A Case Study That Brings the Issue to Life
If anyone needed reminding that social impact is not abstract, Mags Davison, CEO of RE N‑GAGE, provided it. Her charity works with young people aged 12 to 16 who are at risk of exclusion, already excluded, or vulnerable to exploitation. Many have experienced multiple adverse childhood experiences. RE N‑GAGE’s “Stride” programme offers a structured, intensive, and deeply human form of support: three full days a week for 12 weeks, combining life skills, mentoring, accredited qualifications, and a wraparound model involving schools, parents, and youth services.
The results are remarkable. Eighty‑two percent of the young people they support return to education, apprenticeships, or employment. Some outcomes defy quantification. As one parent put it, “You’ve given us our boy back.”
But funders still need evidence.
Turning Lived Impact Into Measured Impact
Bidwells worked with RE N‑GAGE to quantify their social and economic contribution. The analysis showed that for every £1 the charity spends, it generates £2 of social and economic value. A bespoke model, built using National Audit Office data, estimated that diverting a single young person from the criminal justice system could save the public purse £1.6 million. These figures were deliberately conservative.
The impact of the analysis was immediate. The report helped RE N‑GAGE secure major funding from the National Lottery, the Leathersellers’ Foundation, and the Richmond Foundation. One grant manager was explicit: “It was the report that got you over the line.”
This is what rigorous measurement can unlock: credibility, investment, and long‑term sustainability.
Homes England: A National Shift in How We Measure Value
Mike Wiltshire of Homes England offered a government‑level perspective. For years, regeneration schemes, especially in complex urban areas, have struggled to demonstrate value for money because traditional appraisal tools miss huge swathes of social benefit. Land value uplift alone cannot capture the wellbeing gains of moving someone from temporary accommodation into stable housing, or the placemaking benefits of high‑quality design.
Homes England responded by launching a multi‑year programme to build a robust, Treasury‑approved evidence base. This involved large‑scale national primary research, including thousands of people in vulnerable housing situations. The resulting methodologies are now accepted by HM Treasury and integrated into national appraisal guidance.
This shift means regeneration schemes in places like Blackpool or Sunderland can now demonstrate their full value. Social impact is no longer a “nice to have”, it is part of the economic case.
Designing for Wellbeing
Laura Brodrick brought the conversation back to design and delivery. The built environment sector is increasingly using social value frameworks, but the real shift is toward post‑occupancy evaluation, i.e. measuring how people actually live, feel, and thrive in the places we build.

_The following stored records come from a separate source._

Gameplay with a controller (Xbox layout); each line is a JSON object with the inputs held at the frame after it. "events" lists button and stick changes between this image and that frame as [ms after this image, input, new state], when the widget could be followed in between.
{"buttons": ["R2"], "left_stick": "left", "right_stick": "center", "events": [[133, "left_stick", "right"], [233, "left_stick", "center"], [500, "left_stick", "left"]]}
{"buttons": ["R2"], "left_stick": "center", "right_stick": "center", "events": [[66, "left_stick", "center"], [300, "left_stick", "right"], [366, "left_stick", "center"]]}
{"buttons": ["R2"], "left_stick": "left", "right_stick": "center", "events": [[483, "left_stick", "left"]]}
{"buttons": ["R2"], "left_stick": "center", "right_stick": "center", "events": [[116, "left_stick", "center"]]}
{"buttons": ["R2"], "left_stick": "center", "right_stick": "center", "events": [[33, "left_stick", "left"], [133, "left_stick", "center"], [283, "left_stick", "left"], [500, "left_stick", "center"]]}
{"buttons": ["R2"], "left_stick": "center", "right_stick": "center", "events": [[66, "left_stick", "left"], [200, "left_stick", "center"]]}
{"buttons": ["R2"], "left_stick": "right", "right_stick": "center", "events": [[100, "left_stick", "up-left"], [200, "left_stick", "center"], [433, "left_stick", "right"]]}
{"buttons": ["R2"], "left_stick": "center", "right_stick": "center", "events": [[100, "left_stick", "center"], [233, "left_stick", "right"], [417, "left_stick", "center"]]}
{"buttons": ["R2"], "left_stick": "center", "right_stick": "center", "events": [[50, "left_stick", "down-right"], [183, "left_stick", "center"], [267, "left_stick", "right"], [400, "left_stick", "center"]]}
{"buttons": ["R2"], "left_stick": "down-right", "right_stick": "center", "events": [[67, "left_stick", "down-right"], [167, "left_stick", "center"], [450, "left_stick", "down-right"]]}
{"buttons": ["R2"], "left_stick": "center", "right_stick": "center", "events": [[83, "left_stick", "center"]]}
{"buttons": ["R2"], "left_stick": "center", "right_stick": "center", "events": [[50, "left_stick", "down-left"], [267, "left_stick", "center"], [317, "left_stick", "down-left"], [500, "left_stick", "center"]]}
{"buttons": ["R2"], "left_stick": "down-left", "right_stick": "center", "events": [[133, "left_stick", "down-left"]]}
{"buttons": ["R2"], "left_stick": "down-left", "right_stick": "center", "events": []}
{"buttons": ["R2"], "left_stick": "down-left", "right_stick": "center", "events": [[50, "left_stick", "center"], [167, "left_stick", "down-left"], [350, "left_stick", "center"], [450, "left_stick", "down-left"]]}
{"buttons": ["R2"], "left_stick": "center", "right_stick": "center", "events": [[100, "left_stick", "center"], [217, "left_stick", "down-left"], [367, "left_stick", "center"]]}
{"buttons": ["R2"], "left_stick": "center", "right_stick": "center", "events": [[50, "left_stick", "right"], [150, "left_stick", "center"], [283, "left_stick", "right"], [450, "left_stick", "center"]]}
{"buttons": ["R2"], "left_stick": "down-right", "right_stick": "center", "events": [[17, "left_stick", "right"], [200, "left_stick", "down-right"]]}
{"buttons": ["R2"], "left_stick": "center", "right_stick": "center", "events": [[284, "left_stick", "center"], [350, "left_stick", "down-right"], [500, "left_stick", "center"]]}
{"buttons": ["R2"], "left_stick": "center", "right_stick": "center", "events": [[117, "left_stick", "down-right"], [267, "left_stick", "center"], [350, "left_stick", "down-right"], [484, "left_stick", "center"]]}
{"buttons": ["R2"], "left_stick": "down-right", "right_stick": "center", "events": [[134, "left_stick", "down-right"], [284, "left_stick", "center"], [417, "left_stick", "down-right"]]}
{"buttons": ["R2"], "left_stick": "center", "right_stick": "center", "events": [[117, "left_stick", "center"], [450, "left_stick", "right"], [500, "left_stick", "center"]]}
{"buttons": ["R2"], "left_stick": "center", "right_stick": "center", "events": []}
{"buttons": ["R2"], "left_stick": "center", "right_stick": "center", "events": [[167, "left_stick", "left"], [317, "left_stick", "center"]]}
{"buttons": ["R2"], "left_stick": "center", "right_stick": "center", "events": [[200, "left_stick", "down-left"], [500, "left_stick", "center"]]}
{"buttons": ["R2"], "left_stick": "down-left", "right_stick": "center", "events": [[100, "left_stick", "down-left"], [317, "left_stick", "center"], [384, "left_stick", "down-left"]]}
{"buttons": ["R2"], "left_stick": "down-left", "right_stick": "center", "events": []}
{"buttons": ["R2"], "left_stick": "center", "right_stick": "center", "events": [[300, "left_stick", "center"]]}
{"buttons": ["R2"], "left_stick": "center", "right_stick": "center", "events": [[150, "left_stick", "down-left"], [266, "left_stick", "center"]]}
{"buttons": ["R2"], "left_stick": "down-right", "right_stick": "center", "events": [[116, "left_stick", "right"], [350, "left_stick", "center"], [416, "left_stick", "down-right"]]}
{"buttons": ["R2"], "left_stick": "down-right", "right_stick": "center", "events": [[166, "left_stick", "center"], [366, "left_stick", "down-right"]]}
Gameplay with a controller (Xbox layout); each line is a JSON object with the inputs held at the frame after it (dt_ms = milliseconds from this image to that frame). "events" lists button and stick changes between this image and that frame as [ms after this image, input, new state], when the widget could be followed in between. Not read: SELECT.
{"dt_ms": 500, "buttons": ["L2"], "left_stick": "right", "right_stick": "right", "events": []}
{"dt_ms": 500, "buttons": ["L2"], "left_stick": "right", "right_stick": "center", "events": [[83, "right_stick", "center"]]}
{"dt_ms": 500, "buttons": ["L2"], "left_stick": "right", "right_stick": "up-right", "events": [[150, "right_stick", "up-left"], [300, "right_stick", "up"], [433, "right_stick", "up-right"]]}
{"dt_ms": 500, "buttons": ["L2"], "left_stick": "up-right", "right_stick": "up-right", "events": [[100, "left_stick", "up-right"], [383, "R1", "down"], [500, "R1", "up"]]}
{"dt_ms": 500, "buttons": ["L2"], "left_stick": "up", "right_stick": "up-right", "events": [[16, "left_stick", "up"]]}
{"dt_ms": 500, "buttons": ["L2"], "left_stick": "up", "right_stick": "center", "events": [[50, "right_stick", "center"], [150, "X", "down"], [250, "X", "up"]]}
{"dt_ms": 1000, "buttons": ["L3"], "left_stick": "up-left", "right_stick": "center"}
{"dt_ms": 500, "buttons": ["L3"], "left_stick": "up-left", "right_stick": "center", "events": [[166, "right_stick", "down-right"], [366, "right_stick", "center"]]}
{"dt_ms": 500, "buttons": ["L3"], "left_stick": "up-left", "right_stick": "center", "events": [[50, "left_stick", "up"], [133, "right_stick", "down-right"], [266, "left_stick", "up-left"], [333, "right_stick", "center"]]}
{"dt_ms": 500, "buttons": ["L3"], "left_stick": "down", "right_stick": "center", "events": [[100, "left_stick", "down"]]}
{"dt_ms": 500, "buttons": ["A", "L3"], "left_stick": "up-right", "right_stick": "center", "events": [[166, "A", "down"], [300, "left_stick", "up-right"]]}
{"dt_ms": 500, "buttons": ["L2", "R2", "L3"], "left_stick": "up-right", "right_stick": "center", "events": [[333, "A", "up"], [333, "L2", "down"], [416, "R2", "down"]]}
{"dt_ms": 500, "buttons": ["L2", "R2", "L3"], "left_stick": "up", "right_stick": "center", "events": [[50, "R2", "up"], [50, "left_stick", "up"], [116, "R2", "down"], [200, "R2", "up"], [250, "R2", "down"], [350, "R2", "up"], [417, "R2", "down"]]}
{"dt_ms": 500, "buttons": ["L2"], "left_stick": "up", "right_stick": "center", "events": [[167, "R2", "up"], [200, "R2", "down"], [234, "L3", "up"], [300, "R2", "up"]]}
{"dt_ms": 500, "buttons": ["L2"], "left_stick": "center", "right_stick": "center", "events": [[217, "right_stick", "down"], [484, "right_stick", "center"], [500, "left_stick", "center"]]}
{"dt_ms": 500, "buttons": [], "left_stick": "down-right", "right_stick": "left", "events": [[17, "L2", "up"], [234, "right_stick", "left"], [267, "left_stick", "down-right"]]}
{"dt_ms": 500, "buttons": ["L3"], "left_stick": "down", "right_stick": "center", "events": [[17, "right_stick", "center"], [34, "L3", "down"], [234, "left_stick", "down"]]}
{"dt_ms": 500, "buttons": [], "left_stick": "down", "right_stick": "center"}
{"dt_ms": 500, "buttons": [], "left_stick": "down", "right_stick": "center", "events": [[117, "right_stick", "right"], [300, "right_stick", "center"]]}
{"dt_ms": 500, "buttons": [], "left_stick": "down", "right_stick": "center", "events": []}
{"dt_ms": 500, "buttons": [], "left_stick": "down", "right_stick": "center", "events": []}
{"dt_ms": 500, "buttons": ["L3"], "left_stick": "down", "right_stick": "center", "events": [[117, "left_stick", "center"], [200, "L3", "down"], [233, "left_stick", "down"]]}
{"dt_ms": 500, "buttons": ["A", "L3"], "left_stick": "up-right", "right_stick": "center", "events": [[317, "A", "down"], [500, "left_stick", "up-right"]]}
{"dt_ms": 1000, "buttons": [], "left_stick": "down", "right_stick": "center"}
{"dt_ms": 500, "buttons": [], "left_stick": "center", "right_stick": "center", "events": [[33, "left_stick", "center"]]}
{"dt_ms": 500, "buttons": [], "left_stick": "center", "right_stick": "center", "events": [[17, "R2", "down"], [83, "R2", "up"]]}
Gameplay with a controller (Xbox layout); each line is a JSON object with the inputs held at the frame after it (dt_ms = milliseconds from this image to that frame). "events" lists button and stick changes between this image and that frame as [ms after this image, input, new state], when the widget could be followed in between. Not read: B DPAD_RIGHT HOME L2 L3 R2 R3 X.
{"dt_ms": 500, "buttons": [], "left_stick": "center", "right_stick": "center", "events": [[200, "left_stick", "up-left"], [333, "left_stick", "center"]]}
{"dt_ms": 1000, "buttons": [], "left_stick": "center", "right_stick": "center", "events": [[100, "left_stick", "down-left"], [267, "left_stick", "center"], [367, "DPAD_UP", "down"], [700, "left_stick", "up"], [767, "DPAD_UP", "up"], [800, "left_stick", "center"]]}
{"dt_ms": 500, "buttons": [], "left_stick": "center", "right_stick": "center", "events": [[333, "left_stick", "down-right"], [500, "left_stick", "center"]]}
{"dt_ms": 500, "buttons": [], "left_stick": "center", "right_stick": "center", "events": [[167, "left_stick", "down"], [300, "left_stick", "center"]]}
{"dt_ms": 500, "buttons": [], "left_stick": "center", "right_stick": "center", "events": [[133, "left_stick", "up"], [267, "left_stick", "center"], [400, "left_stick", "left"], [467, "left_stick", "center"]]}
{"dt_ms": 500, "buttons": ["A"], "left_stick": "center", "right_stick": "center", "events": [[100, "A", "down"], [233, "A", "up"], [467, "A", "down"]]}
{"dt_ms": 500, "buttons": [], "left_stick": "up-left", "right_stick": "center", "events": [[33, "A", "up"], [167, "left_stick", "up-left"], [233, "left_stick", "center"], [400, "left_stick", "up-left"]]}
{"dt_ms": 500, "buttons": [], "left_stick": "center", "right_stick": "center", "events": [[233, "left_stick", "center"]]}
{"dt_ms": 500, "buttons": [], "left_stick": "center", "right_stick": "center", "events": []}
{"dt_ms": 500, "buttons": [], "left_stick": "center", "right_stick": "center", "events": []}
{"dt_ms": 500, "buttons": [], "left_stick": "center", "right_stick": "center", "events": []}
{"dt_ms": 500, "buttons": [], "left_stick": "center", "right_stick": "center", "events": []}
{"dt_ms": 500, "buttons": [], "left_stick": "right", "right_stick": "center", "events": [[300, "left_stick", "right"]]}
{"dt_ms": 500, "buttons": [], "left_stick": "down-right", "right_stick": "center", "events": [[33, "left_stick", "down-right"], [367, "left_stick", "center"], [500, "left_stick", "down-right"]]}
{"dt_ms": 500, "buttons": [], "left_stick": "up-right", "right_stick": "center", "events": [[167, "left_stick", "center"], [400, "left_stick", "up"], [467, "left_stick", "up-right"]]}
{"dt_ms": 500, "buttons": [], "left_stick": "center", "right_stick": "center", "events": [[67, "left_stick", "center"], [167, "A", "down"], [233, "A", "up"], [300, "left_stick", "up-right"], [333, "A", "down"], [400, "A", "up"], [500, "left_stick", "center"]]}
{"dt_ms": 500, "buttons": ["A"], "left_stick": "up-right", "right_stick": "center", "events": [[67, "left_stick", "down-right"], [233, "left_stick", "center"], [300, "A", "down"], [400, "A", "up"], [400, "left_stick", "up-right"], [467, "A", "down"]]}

She emphasised that measurement must inform design. Without a feedback loop, data becomes little more than reporting. The sector needs shared datasets, consistent methodologies, and a willingness to learn from what works and what doesn’t.
What Does Good Measurement Look Like?
Across the panel, a few themes stood out. Measurement must start with outcomes, not activities. It should combine quantitative data with qualitative insight. It should be conservative enough to build trust, but confident enough to capture the full picture. And above all, it should remain rooted in the human experience.
Because at its core, social value is not a spreadsheet. It is a young person returning to school. A family reunited. A community strengthened. A place transformed.
The built environment has the power to create these outcomes. Measuring them well is how we ensure we keep doing so.